Tatil döneminde öğrenciler bir yıl önceki öğrenmelerine paralel olarak gelecek eğitim-öğretim konularında da yetkin hale gelmesi için teşvik edilebilir. Gelecek eğitim-öğretim döneminde öğrenilecek konular, okunacak kitaplar, yapılacak projeler tanımlanır ve ön hazırlık yapması sağlanır.

Eğitim-öğretim döneminin dersleri, konuları, ders kitapları ve yardımcı ders kitapları okunarak tekrar edilebilir. Bu süreçte aile bireyleri de ders konuları ile hayattaki olayları ilişkilendirmesinde öğrenciye yardımcı olabilir. Konu tekrarı, hayata transfer, kısa hikâye ve deneme yazma gibi edebi faaliyetler de bu süreçte işe koşulabilir. Yaz aylarında öğrencinin okuduğu bir kitabı tahlil etmesi sağlanabilir.
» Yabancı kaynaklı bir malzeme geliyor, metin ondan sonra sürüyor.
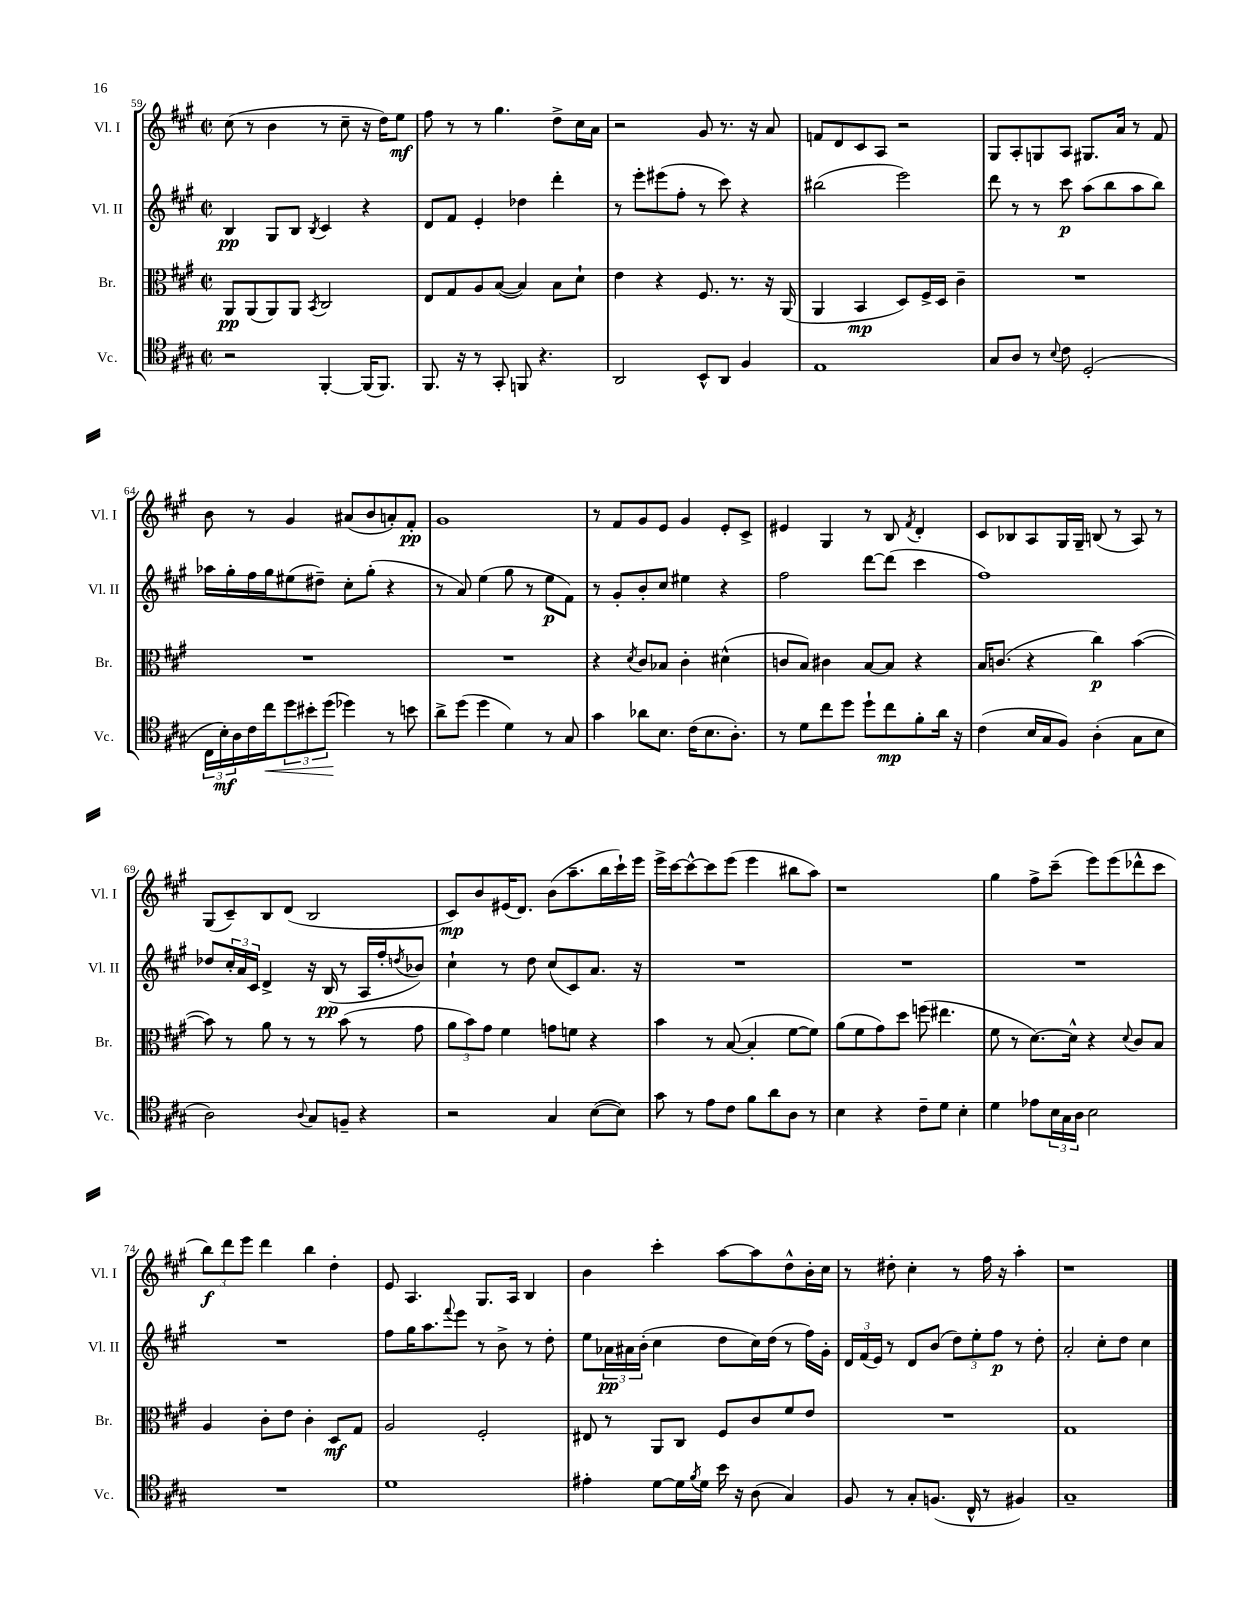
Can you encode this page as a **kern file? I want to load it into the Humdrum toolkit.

**kern	**dynam	**kern	**dynam	**kern	**dynam	**kern	**dynam
*part4	*part4	*part3	*part3	*part2	*part2	*part1	*part1
*staff4	*staff4	*staff3	*staff3	*staff2	*staff2	*staff1	*staff1
*I"Vc.	*	*I"Br.	*	*I"Vl. II	*	*I"Vl. I	*
*I'Vc.	*	*I'Br.	*	*I'Vl. II	*	*I'Vl. I	*
*clefC4	*	*clefC3	*	*clefG2	*	*clefG2	*
*k[f#c#g#]	*	*k[f#c#g#]	*	*k[f#c#g#]	*	*k[f#c#g#]	*
*M2/2	*	*M2/2	*	*M2/2	*	*M2/2	*
*met(c|)	*	*met(c|)	*	*met(c|)	*	*met(c|)	*
=59	=59	=59	=59	=59	=59	=59	=59
2r	.	8AA/L	pp	4B/	pp	(8cc#\	.
.	.	(8AA/	.	.	.	8r	.
.	.	8AA/)	.	8G#/L	.	4b\	.
.	.	8AA/J	.	8B/J	.	.	.
.	.	8qBB/	.	8qB/	.	.	.
[4FF#'/	.	2C#/	.	4c#/	.	8r	.
.	.	.	.	.	.	8cc#~\	.
(16FF#/KL]	.	.	.	4r	.	16r	.
8.FF#/J)	.	.	.	.	.	16dd\KL)	.
.	.	.	.	.	.	8ee\J	mf
=60	=60	=60	=60	=60	=60	=60	=60
8.FF#/	.	8E/L	.	8d/L	.	8ff#\	.
.	.	8G#/	.	8f#/J	.	8r	.
16r	.	.	.	.	.	.	.
8r	.	8A/	.	4e'/	.	8r	.
8GG#'/	.	([8B/J	.	.	.	4.gg#\	.
8FFn/	.	4B/])	.	4dd-X\	.	.	.
4.r	.	.	.	.	.	.	.
.	.	8B\L	.	4ddd'\	.	8dd^\L	.
.	.	8d`\J	.	.	.	16cc#\L	.
.	.	.	.	.	.	16a\JJ	.
=61	=61	=61	=61	=61	=61	=61	=61
2AA/	.	4e\	.	8r	.	2r	.
.	.	.	.	8eee'\L	.	.	.
.	.	4r	.	(8eee#X\	.	.	.
.	.	.	.	8ff#'\J	.	.	.
8BB^^/L	.	8.F#/	.	8r	.	8g#/	.
8AA/J	.	.	.	8ccc#\)	.	8.r	.
.	.	8.r	.	.	.	.	.
4F#/	.	.	.	4r	.	.	.
.	.	.	.	.	.	16r	.
.	.	16r	.	.	.	8a/	.
.	.	(16AA/	.	.	.	.	.
=62	=62	=62	=62	=62	=62	=62	=62
1E	.	4AA/	.	(2bb#X\	.	8fn/L	.
.	.	.	.	.	.	8d/	.
.	.	4BB/	mp	.	.	8c#/	.
.	.	.	.	.	.	8A/J	.
.	.	8D/L)	.	2eee\)	.	2r	.
.	.	16F#^/L	.	.	.	.	.
.	.	16D/JJ	.	.	.	.	.
.	.	4c#~\	.	.	.	.	.
=63	=63	=63	=63	=63	=63	=63	=63
8G#/L	.	1r	.	8ddd\	.	8G#/L	.
8A/J	.	.	.	8r	.	8A'/	.
8r	.	.	.	8r	.	8Gn/	.
8qqB/	.	.	.	.	.	.	.
8c#\	.	.	.	8ccc#\	p	8A/J	.
(2D'/	.	.	.	(8aa\L	.	8.G#X/L	.
.	.	.	.	8bb\	.	.	.
.	.	.	.	.	.	16a/Jk	.
.	.	.	.	8aa\	.	8r	.
.	.	.	.	8bb\J)	.	8f#/	.
!!LO:LB:g=z
=64	=64	=64	=64	=64	=64	=64	=64
24C#\LL	.	1r	.	16aa-X\LL	.	8b\	.
24B'\)	mf	.	.	.	.	.	.
.	.	.	.	16gg#'\	.	.	.
24A\	.	.	.	.	.	.	.
16c#\	.	.	.	16ff#\	.	8r	.
!	!LO:HP:b	!	!	!	!	!	!
16cc#\J	<	.	.	16gg#\J	.	.	.
12dd\	.	.	.	(8ee#X\	.	4g#/	.
12b#X'\	.	.	.	.	.	.	.
.	.	.	.	8dd#X~\J)	.	.	.
(12dd\J	.	.	.	.	.	.	.
4dd-X\)	[	.	.	8cc#'\L	.	(8a#X/L	.
.	.	.	.	(8gg#'\J	.	8b/	.
8r	.	.	.	4r	.	8an'/)	.
8bn\	.	.	.	.	.	8f#'/J	pp
=65	=65	=65	=65	=65	=65	=65	=65
8a^\L	.	1r	.	8r	.	1g#	.
(8dd\J	.	.	.	8a/)	.	.	.
4dd\	.	.	.	(4ee\	.	.	.
4d\)	.	.	.	8gg#\	.	.	.
.	.	.	.	8r	.	.	.
8r	.	.	.	8ee\L	p	.	.
8G#/	.	.	.	8f#\J)	.	.	.
=66	=66	=66	=66	=66	=66	=66	=66
4g#\	.	4r	.	8r	.	8r	.
.	.	.	.	8g#'/L	.	8f#/L	.
.	.	8qd/	.	.	.	.	.
8a-X\L	.	8c#/L	.	8b'/	.	8g#/	.
8.B\J	.	8B-X/J	.	8cc#/J	.	8e/J	.
.	.	4c#'\	.	4ee#X\	.	4g#/	.
(16c#\KL	.	.	.	.	.	.	.
8.B\	.	.	.	.	.	.	.
.	.	(4d#X^^\	.	4r	.	8e'/L	.
8.A'\J)	.	.	.	.	.	.	.
.	.	.	.	.	.	8c#^/J	.
=67	=67	=67	=67	=67	=67	=67	=67
8r	.	8cn/L	.	2ff#\	.	4e#X/	.
8d\L	.	8B/J)	.	.	.	.	.
8cc#\	.	4c#X\	.	.	.	4G#/	.
8dd\J	.	.	.	.	.	.	.
8dd`\L	.	[8B/L	.	[8ddd\L	.	8r	.
8cc#\	mp	8B/J]	.	(8ddd\J]	.	8B/	.
.	.	.	.	.	.	8qf#/	.
8f#'\	.	4r	.	4ccc#\	.	4d'/	.
16a\Jk	.	.	.	.	.	.	.
16r	.	.	.	.	.	.	.
=68	=68	=68	=68	=68	=68	=68	=68
(4c#\	.	16B/KL	.	1ff#)	.	8c#/L	.
.	.	(8.cn/J	.	.	.	.	.
.	.	.	.	.	.	8B-X/	.
16B/LL	.	4r	.	.	.	8A/	.
16G#/J	.	.	.	.	.	.	.
8F#/J)	.	.	.	.	.	16G#/L	.
.	.	.	.	.	.	16G#~/JJ	.
(4A'\	.	4cc#\)	p	.	.	(8Bn/	.
.	.	.	.	.	.	8r	.
8G#\L	.	([4b\	.	.	.	8A/)	.
8B\J	.	.	.	.	.	8r	.
!!LO:LB:g=z
=69	=69	=69	=69	=69	=69	=69	=69
2A\)	.	8b\])	.	8dd-X/L	.	(8G#/L	.
.	.	8r	.	24cc#'/L	.	8c#~/)	.
.	.	.	.	24a/	.	.	.
.	.	.	.	24c#/JJ	.	.	.
.	.	8a\	.	4d^/	.	8B/	.
.	.	8r	.	.	.	(8d/J	.
8qqA/	.	.	.	.	.	.	.
8G#/L	.	8r	.	16r	.	2B/	.
.	.	.	.	(16B/	pp	.	.
8Fn~/J	.	(8b\	.	8r	.	.	.
4r	.	8r	.	16A/LL	.	.	.
.	.	.	.	16ff#'/J	.	.	.
.	.	.	.	8qddn/	.	.	.
.	.	8g#\	.	8b-X/J)	.	.	.
=70	=70	=70	=70	=70	=70	=70	=70
2r	.	12a\L	.	4cc#`\	.	8c#/L)	mp
.	.	12b\)	.	.	.	.	.
.	.	.	.	.	.	8b/	.
.	.	12g#\J	.	.	.	.	.
.	.	4f#\	.	8r	.	(16e#X/K	.
.	.	.	.	.	.	8.d/J)	.
.	.	.	.	8dd\	.	.	.
4G#/	.	8gn\L	.	(8cc#/L	.	(8b\L	.
.	.	8fn\J	.	8c#/)	.	8.aa~\	.
([8B\L	.	4r	.	8.a/J	.	.	.
.	.	.	.	.	.	16bb\L	.
8B\J])	.	.	.	.	.	16ccc#`\)	.
.	.	.	.	16r	.	16eee\JJ	.
=71	=71	=71	=71	=71	=71	=71	=71
8g#\	.	4b\	.	1r	.	16eee^\LL	.
.	.	.	.	.	.	[16ccc#\J	.
8r	.	.	.	.	.	8ccc#^^\_	.
8e\L	.	8r	.	.	.	8ccc#\]	.
8c#\J	.	([8B/	.	.	.	(8eee\J	.
8f#\L	.	4B'/]	.	.	.	4eee\	.
8a\	.	.	.	.	.	.	.
8A\J	.	[8f#\L	.	.	.	8bb#X\L	.
8r	.	8f#\J])	.	.	.	8aa\J)	.
=72	=72	=72	=72	=72	=72	=72	=72
4B\	.	(8a\L	.	1r	.	1r	.
.	.	8f#\	.	.	.	.	.
4r	.	8g#\)	.	.	.	.	.
.	.	8dd\J	.	.	.	.	.
8c#~\L	.	(8ffn\	.	.	.	.	.
8d\J	.	4.ee#X\	.	.	.	.	.
4B'\	.	.	.	.	.	.	.
=73	=73	=73	=73	=73	=73	=73	=73
4d\	.	8f#\	.	1r	.	4gg#\	.
.	.	8r	.	.	.	.	.
8e-X\L	.	[8.d\L)	.	.	.	8ff#^\L	.
24B\L	.	.	.	.	.	(8ccc#~\J	.
24G#\	.	.	.	.	.	.	.
.	.	16d^^\Jk]	.	.	.	.	.
24A\JJ	.	.	.	.	.	.	.
2B\	.	4r	.	.	.	8eee\L)	.
.	.	.	.	.	.	(8eee\	.
.	.	8qqd/	.	.	.	.	.
.	.	8c#/L	.	.	.	8ddd-X^^\	.
.	.	8B/J	.	.	.	8ccc#\J	.
!!LO:LB:g=z
=74	=74	=74	=74	=74	=74	=74	=74
1r	.	4A/	.	1r	.	12bb\L)	f
.	.	.	.	.	.	12ddd\	.
.	.	.	.	.	.	12eee\J	.
.	.	8c#'\L	.	.	.	4ddd\	.
.	.	8e\J	.	.	.	.	.
.	.	4c#'\	.	.	.	4bb\	.
.	.	8D/L	mf	.	.	4dd'\	.
.	.	8G#/J	.	.	.	.	.
=75	=75	=75	=75	=75	=75	=75	=75
1d	.	2A/	.	8ff#\L	.	8e/	.
.	.	.	.	16gg#\K	.	4.A/	.
.	.	.	.	8.aa\	.	.	.
.	.	.	.	8qqfff#/	.	.	.
.	.	.	.	8eee\J	.	.	.
.	.	2F#'/	.	8r	.	8.G#/L	.
.	.	.	.	8b^\	.	.	.
.	.	.	.	.	.	16A/Jk	.
.	.	.	.	8r	.	4B/	.
.	.	.	.	8dd'\	.	.	.
=76	=76	=76	=76	=76	=76	=76	=76
4e#X'\	.	8E#X/	.	8ee\L	.	4b\	.
.	.	8r	.	24a-X\L	pp	.	.
.	.	.	.	24a#X\	.	.	.
.	.	.	.	(24b'\JJ	.	.	.
[8d\L	.	8AA/L	.	4cc#\	.	4ccc#'\	.
16d\L]	.	8C#/J	.	.	.	.	.
8qf#/	.	.	.	.	.	.	.
16d\JJ	.	.	.	.	.	.	.
16b\	.	8F#/L	.	8dd\L	.	[8aa\L	.
16r	.	.	.	.	.	.	.
(8A\	.	8c#/	.	16cc#\L)	.	8aa\]	.
.	.	.	.	(16dd\JJ	.	.	.
4G#/)	.	8f#/	.	8r	.	8dd^^\	.
.	.	8e/J	.	16ff#\LL)	.	16b'\L	.
.	.	.	.	16g#'\JJ	.	16cc#\JJ	.
=77	=77	=77	=77	=77	=77	=77	=77
8F#/	.	1r	.	24d/LL	.	8r	.
.	.	.	.	(24f#/	.	.	.
.	.	.	.	24e/JJ)	.	.	.
8r	.	.	.	8r	.	8dd#X'\	.
8G#'/L	.	.	.	8d/L	.	4cc#'\	.
(8.Fn/J	.	.	.	(8b/J	.	.	.
.	.	.	.	12dd\L)	.	8r	.
16C#^^/	.	.	.	.	.	.	.
.	.	.	.	12ee'\	.	.	.
8r	.	.	.	.	.	16ff#\	.
.	.	.	.	12ff#\J	p	.	.
.	.	.	.	.	.	16r	.
4F#X/)	.	.	.	8r	.	4aa'\	.
.	.	.	.	8dd'\	.	.	.
=78	=78	=78	=78	=78	=78	=78	=78
1G#~	.	1G#	.	2a'/	.	1r	.
.	.	.	.	8cc#'\L	.	.	.
.	.	.	.	8dd\J	.	.	.
.	.	.	.	4cc#\	.	.	.
==	==	==	==	==	==	==	==
*-	*-	*-	*-	*-	*-	*-	*-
Sonuç olarak tatil, öğrencilerin sadece okula devam etmedikleri, zamanı ve etkinlikleri kendilerinin planlayıp eyleme geçtikleri zaman dilimidir. Tatilde yeni bilgiler öğrenme, spor yapma, sosyal ve kültürel etkinliklere yönelme, hatta bir konuda profesyonelleşmek için fırsat sunulan bir dönem olarak algılanması gerekir. Salgın döneminde çevrim içi işlenen konuların düzenli olarak tekrar edilmesi, eski öğrenmelerle yeni öğrenmelerin ilişkilendirilmesi, yaparak-yaşayarak öğrenme ortamlarının oluşturulması, öğrencilerin her açıdan gelişmesi için son derece önemlidir. Bu dönemde öğrencilerin akrabalarıyla, aile büyükleri ile zaman geçirmesi, kültürel değerleri içselleştirmeleri açısından önemli rol oynar. Tarihi ve turistik yerler hakkında bilgi sahibi olmak için oralara gitmek, görmek önemli ancak maddi sorunu olan öğrenciler buralara gidemezler. Bu sorunu çözmenin bir yolu, internet üzerinden tarihi ve turistik yerleri sanal tur yaparak gezmek, merak ettikleri şeyler hakkında bilgi edinmesini sağlamaktır. Burada anahtar sözcük, öğrenme istek ve arzusu, üst düzeydeki öğrenme motivasyonudur. Yaz tatilinde öğrenme kayıpları %30 civarındadır. Yaz tatilini yatarak geçiren, kitap okumayan, ek öğrenme fırsatları yaratmayan öğrenciler, eylül ayında okullar açıldığında arkadaşlarına göre yaklaşık iki aylık bilgi kaybına uğramış halde yeni eğitim-öğretim dönemine başlarlar. Dönem sonunda lise giriş sınavı ya da üniversite giriş sınavı varsa, yaz dönemini verimsiz kullanan öğrenci, akranlarını iki ay geriden takip etmek, bilgi eksikliğini kapatmak için çok fazla çaba sarf etmek zorunda kalabilir. Unutmayınız ki, tembeller daha çok yorulur.